Your objective - Render the text of the entries as a JSON list of strings, one string per line with blank lines omitted. Begin at the first line of the entries and include everything through the line containing "road, but I".

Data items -
________________
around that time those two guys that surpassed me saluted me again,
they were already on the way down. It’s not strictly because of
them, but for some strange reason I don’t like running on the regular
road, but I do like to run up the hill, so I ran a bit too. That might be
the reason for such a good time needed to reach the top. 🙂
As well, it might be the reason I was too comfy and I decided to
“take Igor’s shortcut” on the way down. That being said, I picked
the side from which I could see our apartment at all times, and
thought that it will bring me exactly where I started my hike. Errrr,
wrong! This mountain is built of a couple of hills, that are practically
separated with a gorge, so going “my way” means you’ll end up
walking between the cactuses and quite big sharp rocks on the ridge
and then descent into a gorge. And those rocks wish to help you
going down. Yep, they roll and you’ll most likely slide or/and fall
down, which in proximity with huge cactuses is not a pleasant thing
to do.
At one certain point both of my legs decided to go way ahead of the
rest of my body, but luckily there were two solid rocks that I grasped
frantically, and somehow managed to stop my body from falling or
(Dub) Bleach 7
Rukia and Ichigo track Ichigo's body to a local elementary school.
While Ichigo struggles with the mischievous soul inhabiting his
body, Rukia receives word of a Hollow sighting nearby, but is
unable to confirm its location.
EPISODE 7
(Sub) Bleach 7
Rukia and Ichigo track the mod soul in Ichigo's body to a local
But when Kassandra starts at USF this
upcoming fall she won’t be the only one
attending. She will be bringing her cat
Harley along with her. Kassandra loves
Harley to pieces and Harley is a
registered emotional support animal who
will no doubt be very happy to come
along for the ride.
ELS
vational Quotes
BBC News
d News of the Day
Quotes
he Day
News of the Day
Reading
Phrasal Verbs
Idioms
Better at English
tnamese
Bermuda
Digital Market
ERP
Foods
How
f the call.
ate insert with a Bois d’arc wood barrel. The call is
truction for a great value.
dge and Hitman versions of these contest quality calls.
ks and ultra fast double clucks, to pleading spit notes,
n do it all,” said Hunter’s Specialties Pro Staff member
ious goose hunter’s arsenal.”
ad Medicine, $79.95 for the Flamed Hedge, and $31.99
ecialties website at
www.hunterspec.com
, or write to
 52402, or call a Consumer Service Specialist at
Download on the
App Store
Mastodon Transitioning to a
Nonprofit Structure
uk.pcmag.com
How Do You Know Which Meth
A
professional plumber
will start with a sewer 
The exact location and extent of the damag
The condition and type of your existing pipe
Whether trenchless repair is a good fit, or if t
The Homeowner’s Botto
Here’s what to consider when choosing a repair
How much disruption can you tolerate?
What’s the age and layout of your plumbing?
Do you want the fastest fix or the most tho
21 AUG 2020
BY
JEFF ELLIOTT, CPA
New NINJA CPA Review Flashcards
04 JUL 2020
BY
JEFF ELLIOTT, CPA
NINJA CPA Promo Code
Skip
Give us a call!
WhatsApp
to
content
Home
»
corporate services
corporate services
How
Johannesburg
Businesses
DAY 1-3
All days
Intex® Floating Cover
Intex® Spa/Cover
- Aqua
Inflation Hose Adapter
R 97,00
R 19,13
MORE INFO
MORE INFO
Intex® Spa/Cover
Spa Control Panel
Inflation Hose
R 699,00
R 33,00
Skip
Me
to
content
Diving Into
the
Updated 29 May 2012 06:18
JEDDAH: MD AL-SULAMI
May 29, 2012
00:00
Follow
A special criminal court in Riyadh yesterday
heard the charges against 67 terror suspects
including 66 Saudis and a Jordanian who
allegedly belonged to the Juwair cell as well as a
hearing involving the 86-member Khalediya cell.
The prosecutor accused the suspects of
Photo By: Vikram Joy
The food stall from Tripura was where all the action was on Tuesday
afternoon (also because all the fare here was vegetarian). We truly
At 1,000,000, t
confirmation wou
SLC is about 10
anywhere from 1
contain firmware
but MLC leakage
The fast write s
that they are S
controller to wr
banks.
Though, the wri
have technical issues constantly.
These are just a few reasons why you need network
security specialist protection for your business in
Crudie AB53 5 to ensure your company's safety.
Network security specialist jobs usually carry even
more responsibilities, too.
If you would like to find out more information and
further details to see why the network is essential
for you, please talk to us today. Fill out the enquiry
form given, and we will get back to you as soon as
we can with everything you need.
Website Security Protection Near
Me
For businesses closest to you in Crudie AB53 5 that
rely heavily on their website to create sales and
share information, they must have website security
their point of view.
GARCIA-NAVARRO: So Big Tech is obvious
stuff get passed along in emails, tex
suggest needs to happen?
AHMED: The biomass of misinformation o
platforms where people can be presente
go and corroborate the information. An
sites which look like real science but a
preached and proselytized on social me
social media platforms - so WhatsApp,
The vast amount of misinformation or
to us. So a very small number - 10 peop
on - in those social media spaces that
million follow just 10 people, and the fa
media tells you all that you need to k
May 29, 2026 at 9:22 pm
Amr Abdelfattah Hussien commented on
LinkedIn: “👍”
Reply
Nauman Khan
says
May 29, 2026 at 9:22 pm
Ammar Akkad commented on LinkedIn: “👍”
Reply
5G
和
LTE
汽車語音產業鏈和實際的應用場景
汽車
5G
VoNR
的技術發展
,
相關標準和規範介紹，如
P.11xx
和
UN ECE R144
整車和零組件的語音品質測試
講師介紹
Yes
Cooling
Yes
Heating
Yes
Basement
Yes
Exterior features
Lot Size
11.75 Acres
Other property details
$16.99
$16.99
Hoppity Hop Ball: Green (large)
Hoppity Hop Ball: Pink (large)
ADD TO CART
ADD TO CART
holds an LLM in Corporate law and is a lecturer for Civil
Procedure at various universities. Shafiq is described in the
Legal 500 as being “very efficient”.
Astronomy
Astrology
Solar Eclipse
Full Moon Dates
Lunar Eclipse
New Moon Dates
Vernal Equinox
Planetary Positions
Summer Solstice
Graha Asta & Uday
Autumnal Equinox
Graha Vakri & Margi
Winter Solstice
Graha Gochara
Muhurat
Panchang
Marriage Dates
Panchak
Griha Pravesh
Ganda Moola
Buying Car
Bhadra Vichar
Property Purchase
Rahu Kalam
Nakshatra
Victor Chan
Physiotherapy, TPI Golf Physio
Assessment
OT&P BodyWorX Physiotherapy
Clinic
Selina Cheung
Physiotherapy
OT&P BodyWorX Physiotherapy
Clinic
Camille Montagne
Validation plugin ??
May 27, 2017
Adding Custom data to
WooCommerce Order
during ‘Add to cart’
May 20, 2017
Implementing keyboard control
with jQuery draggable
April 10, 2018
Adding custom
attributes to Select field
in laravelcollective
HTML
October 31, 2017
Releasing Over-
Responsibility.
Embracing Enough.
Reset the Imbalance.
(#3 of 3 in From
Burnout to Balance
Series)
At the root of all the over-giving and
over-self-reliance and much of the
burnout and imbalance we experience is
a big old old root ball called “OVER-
________________
Result below -
[
  "around that time those two guys that surpassed me saluted me again,",
  "they were already on the way down. It’s not strictly because of",
  "them, but for some strange reason I don’t like running on the regular",
  "road, but I do like to run up the hill, so I ran a bit too. That might be"
]